Toward an Understanding of the Development of Skilled Remembering: The Role of Teachers’ Instructional Language
Peter A. Ornstein and Jennifer L. Coffman
The language instructors use may contribute to the development of children’s memory and cognitive skills. Ornstein and Coffman examine the development of children’s memory skills over time and their instructors’ communicative interactions in the classroom. Although children are not taught about memory skills explicitly, these skills emerge in elementary school classrooms. When instructors use more cognitive-processing language (e.g., requesting information from children’s memory while asking them how they achieved the answer), children are better at developing memory skills than when instructors use less cognitive-processing language.
Days of Future Past: Concerns for the Group’s Future Prompt Longing for Its Past (and Ways to Reclaim It)

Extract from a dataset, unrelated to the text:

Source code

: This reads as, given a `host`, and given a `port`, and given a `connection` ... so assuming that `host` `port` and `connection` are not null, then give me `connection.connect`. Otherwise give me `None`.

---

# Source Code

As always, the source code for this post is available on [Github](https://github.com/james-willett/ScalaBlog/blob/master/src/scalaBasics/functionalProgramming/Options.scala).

Michael J. A. Wohl, Anna Stefaniak, and Anouk Smeekes
Wohl and colleagues propose that group emotions influence collective nostalgia—the sentimental longing for one’s group past—and affect the group’s tendencies in the name of protecting its future (e.g., supporting the in-group vs. prejudice toward out-groups). Studying the interplay between collective angst—concern for the group’s future vitality—and collective nostalgia can further understanding of how people attempt to maintain social identity amidst social change, including politicians’ efforts to capitalize on making salient nonexistent threats and promising to bring back “the old days.”